One of the fundamental factors determining the favourability of a home loan is the interest rate that it is tied to. But the good news is that the interest rate needn’t be fixed for the full loan period.

“The goal is always to get the lowest interest rate possible, and often the best way to do this is to shop around. If you already have a bond there is no rule that prohibits you from moving that bond to an institution that can offer you a better interest rate. But you may incur costs for cancelling your existing bond, so be sure to take that into consideration as a possible expense,” Bester advises.

Cutting down on interest is how you save the most money over time. “Even a 1% difference in the interest rate can save you thousands over the long term,” she adds.

There is some paperwork involved in moving your bond (subject to approval) to an institution that can offer you a better interest rate, but it may be worth the effort when you consider the savings.
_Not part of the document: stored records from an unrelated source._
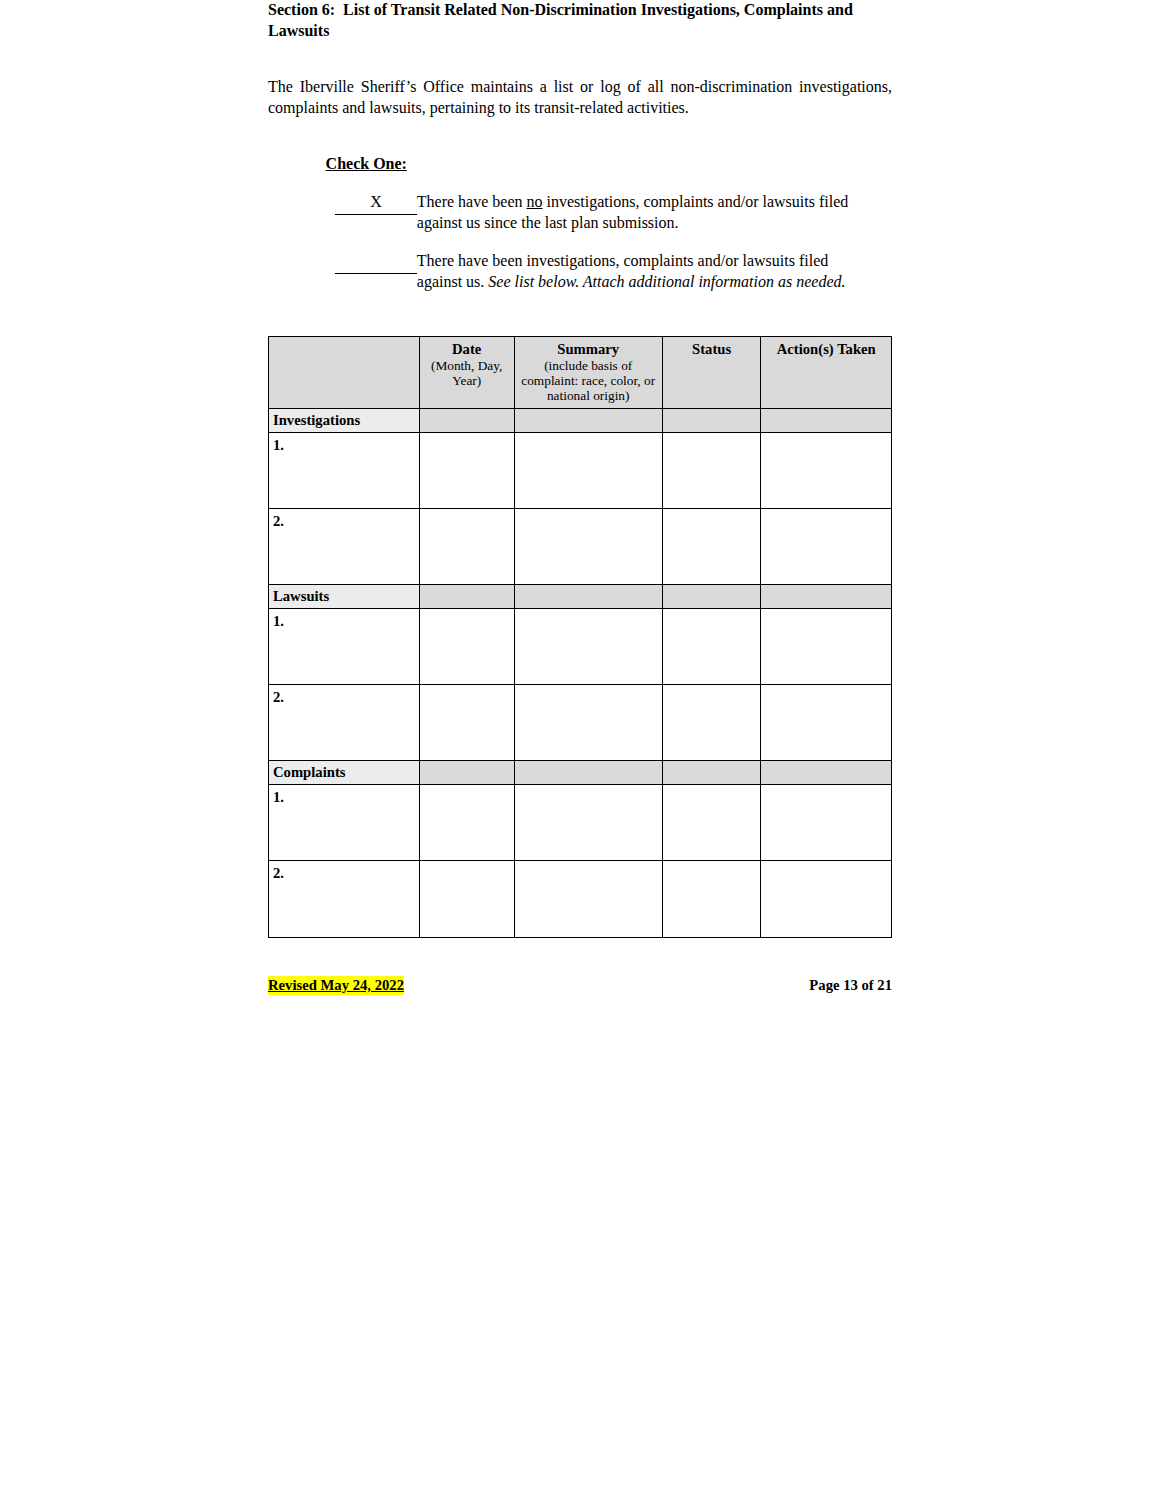Section 6: List of Transit Related Non-Discrimination Investigations, Complaints and Lawsuits
The Iberville Sheriff’s Office maintains a list or log of all non-discrimination investigations, complaints and lawsuits, pertaining to its transit-related activities.
Check One:
| X | There have been no investigations, complaints and/or lawsuits filed against us since the last plan submission. |
| | There have been investigations, complaints and/or lawsuits filed against us. See list below. Attach additional information as needed. |
| | Date (Month, Day, Year) | Summary (include basis of complaint: race, color, or national origin) | Status | Action(s) Taken |
| --- | --- | --- | --- | --- |
| Investigations | | | | |
| 1. | | | | |
| 2. | | | | |
| Lawsuits | | | | |
| 1. | | | | |
| 2. | | | | |
| Complaints | | | | |
| 1. | | | | |
| 2. | | | | |
Revised May 24, 2022 Page 13 of 21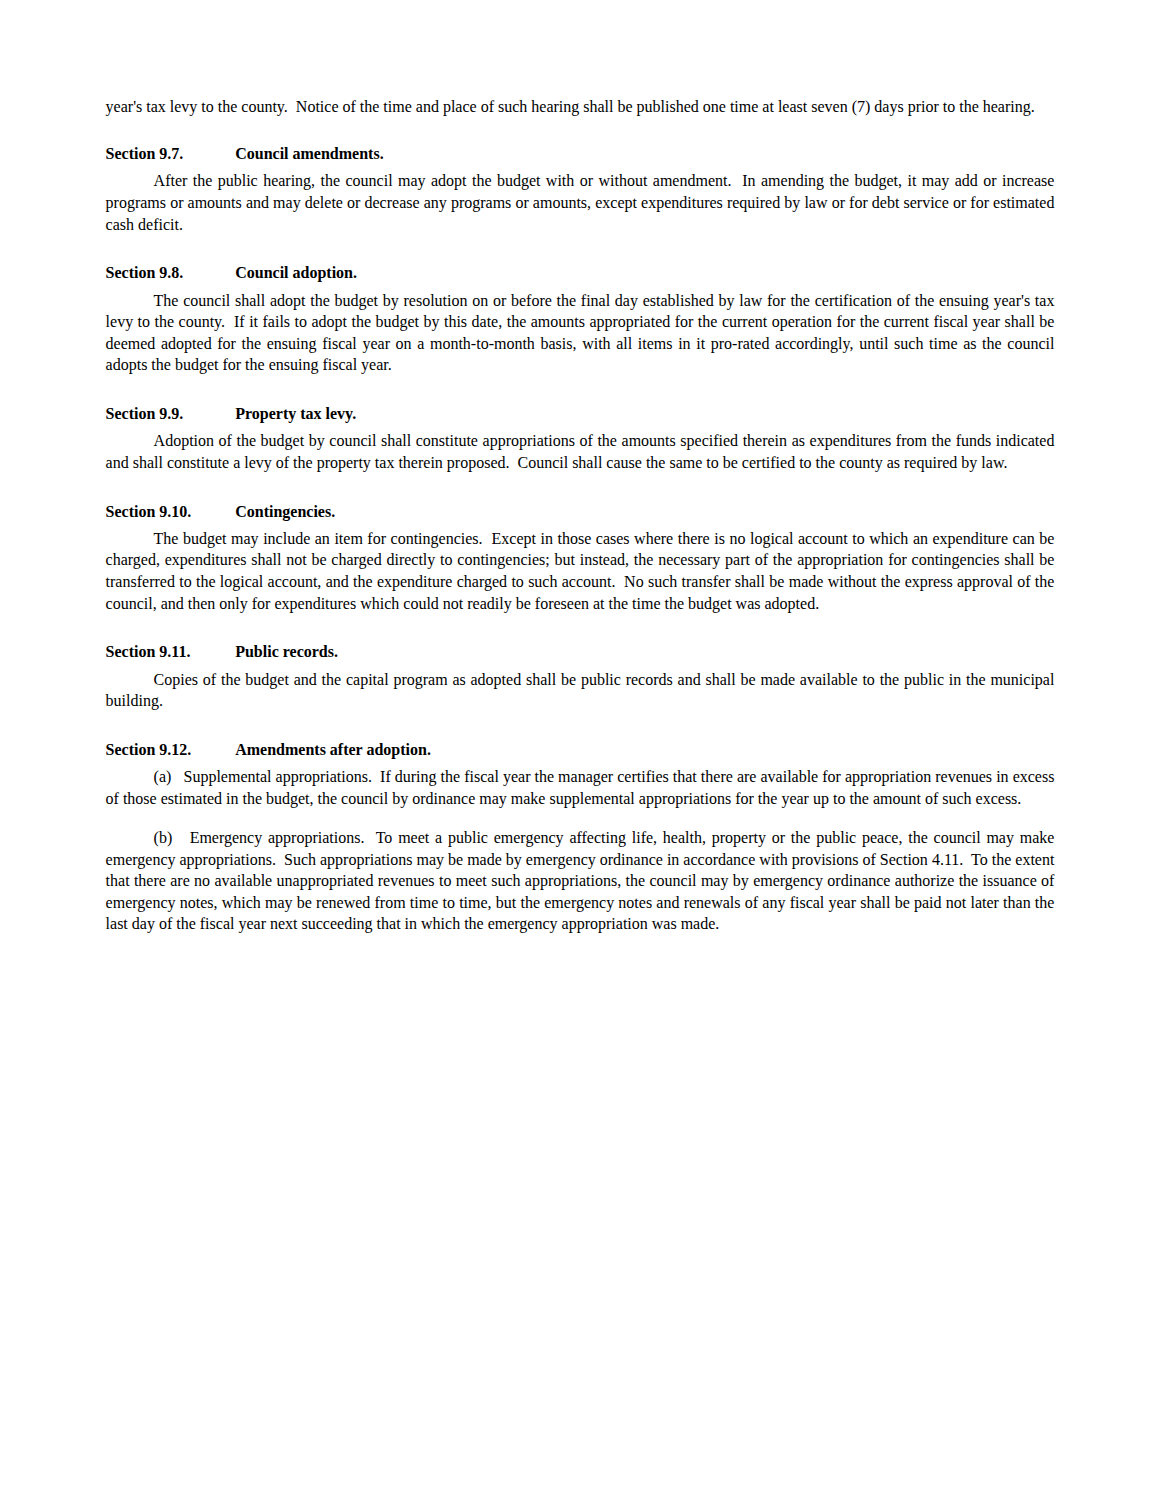year's tax levy to the county. Notice of the time and place of such hearing shall be published one time at least seven (7) days prior to the hearing.
Section 9.7. Council amendments.
After the public hearing, the council may adopt the budget with or without amendment. In amending the budget, it may add or increase programs or amounts and may delete or decrease any programs or amounts, except expenditures required by law or for debt service or for estimated cash deficit.
Section 9.8. Council adoption.
The council shall adopt the budget by resolution on or before the final day established by law for the certification of the ensuing year's tax levy to the county. If it fails to adopt the budget by this date, the amounts appropriated for the current operation for the current fiscal year shall be deemed adopted for the ensuing fiscal year on a month-to-month basis, with all items in it pro-rated accordingly, until such time as the council adopts the budget for the ensuing fiscal year.
Section 9.9. Property tax levy.
Adoption of the budget by council shall constitute appropriations of the amounts specified therein as expenditures from the funds indicated and shall constitute a levy of the property tax therein proposed. Council shall cause the same to be certified to the county as required by law.
Section 9.10. Contingencies.
The budget may include an item for contingencies. Except in those cases where there is no logical account to which an expenditure can be charged, expenditures shall not be charged directly to contingencies; but instead, the necessary part of the appropriation for contingencies shall be transferred to the logical account, and the expenditure charged to such account. No such transfer shall be made without the express approval of the council, and then only for expenditures which could not readily be foreseen at the time the budget was adopted.
Section 9.11. Public records.
Copies of the budget and the capital program as adopted shall be public records and shall be made available to the public in the municipal building.
Section 9.12. Amendments after adoption.
(a) Supplemental appropriations. If during the fiscal year the manager certifies that there are available for appropriation revenues in excess of those estimated in the budget, the council by ordinance may make supplemental appropriations for the year up to the amount of such excess.
(b) Emergency appropriations. To meet a public emergency affecting life, health, property or the public peace, the council may make emergency appropriations. Such appropriations may be made by emergency ordinance in accordance with provisions of Section 4.11. To the extent that there are no available unappropriated revenues to meet such appropriations, the council may by emergency ordinance authorize the issuance of emergency notes, which may be renewed from time to time, but the emergency notes and renewals of any fiscal year shall be paid not later than the last day of the fiscal year next succeeding that in which the emergency appropriation was made.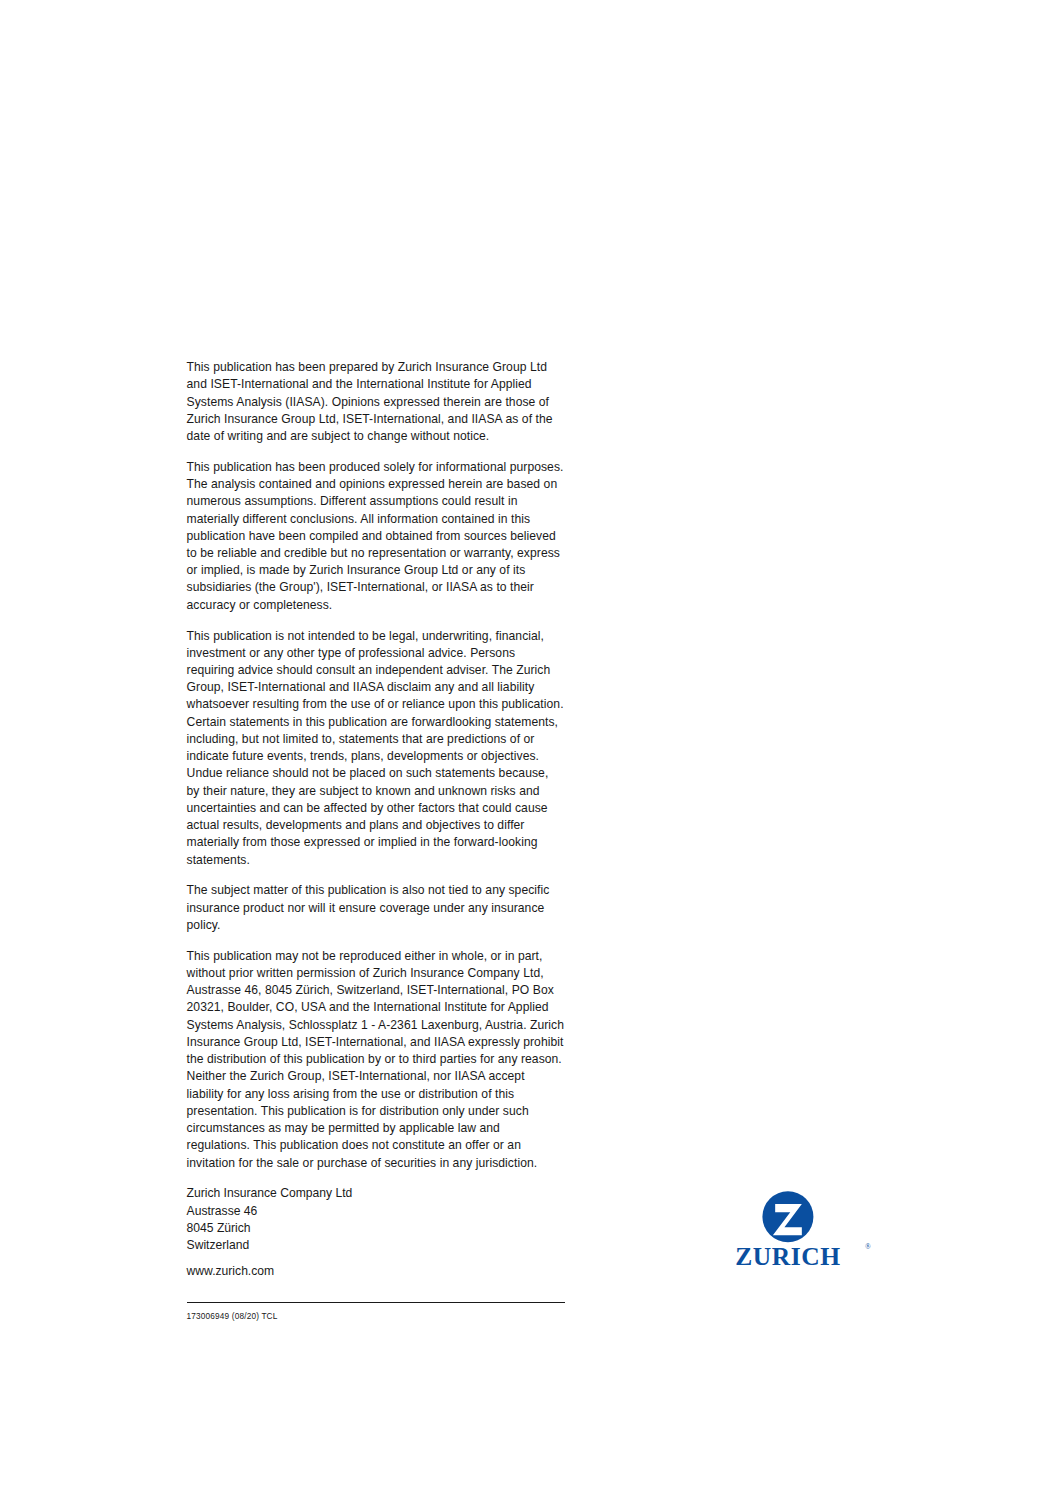This publication has been prepared by Zurich Insurance Group Ltd and ISET-International and the International Institute for Applied Systems Analysis (IIASA). Opinions expressed therein are those of Zurich Insurance Group Ltd, ISET-International, and IIASA as of the date of writing and are subject to change without notice.
This publication has been produced solely for informational purposes. The analysis contained and opinions expressed herein are based on numerous assumptions. Different assumptions could result in materially different conclusions. All information contained in this publication have been compiled and obtained from sources believed to be reliable and credible but no representation or warranty, express or implied, is made by Zurich Insurance Group Ltd or any of its subsidiaries (the Group'), ISET-International, or IIASA as to their accuracy or completeness.
This publication is not intended to be legal, underwriting, financial, investment or any other type of professional advice. Persons requiring advice should consult an independent adviser. The Zurich Group, ISET-International and IIASA disclaim any and all liability whatsoever resulting from the use of or reliance upon this publication. Certain statements in this publication are forwardlooking statements, including, but not limited to, statements that are predictions of or indicate future events, trends, plans, developments or objectives. Undue reliance should not be placed on such statements because, by their nature, they are subject to known and unknown risks and uncertainties and can be affected by other factors that could cause actual results, developments and plans and objectives to differ materially from those expressed or implied in the forward-looking statements.
The subject matter of this publication is also not tied to any specific insurance product nor will it ensure coverage under any insurance policy.
This publication may not be reproduced either in whole, or in part, without prior written permission of Zurich Insurance Company Ltd, Austrasse 46, 8045 Zürich, Switzerland, ISET-International, PO Box 20321, Boulder, CO, USA and the International Institute for Applied Systems Analysis, Schlossplatz 1 - A-2361 Laxenburg, Austria. Zurich Insurance Group Ltd, ISET-International, and IIASA expressly prohibit the distribution of this publication by or to third parties for any reason. Neither the Zurich Group, ISET-International, nor IIASA accept liability for any loss arising from the use or distribution of this presentation. This publication is for distribution only under such circumstances as may be permitted by applicable law and regulations. This publication does not constitute an offer or an invitation for the sale or purchase of securities in any jurisdiction.
Zurich Insurance Company Ltd
Austrasse 46
8045 Zürich
Switzerland
www.zurich.com
ZURICH ®
173006949 (08/20) TCL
3. Prioritise property maintenance

Property maintenance has a direct impact on property value and growth. “A well-maintained property always fetches a higher price in the market because of its appealing presence,” Bester says.

Maintenance doesn’t necessarily mean reconstruction or engineering, but is rather about keeping your hand on the little things - fixing things when they break, replacing fittings that are old or outdated, painting the interior and exterior every couple of years, looking after the garden and making sure the plumbing and electrics are in safe working order.

“Property maintenance becomes easier, and more ‘natural’, when you adopt a ‘house-proud’ mindset. Tell yourself that the little things become the deciding factors on value later on,” Bester suggests.

Doing some improvements regularly, and not allowing a small niggle to become a maintenance nightmare, is possibly the smartest, most cost-effective way to go about it.

4. Ask a trusted property advisor for an evaluation

Make a point of getting your property evaluated regularly. “Property evaluations will be done free of charge by a trusted property advisor in your area and it takes no more than an hour of your time,” Bester explains.

The evaluation will give you a market-related value for your property, comparable to other properties in the area. It also gives the property owner a useful indication of what can be improved to increase the value.

“Moreover, a property evaluation is an interesting way to see how your investment has performed,” says Bester.

5. Say hello to your neighbours

Everybody wants to live in a friendly neighbourhood, and friendliness starts by being friendly. If you don’t know your immediate neighbours, make it your mission to go around and introduce yourself. And stop for a chat when you see them outside.

“Properties in neighbourhoods where the people are friendly and care for each other are very desirable. Good neighbours make strong communities, and communities help make us resilient and feel part of something bigger than ourselves,” says Bester.

Start by waving and chatting, but there’s no reason to not take it further and organise a street braai.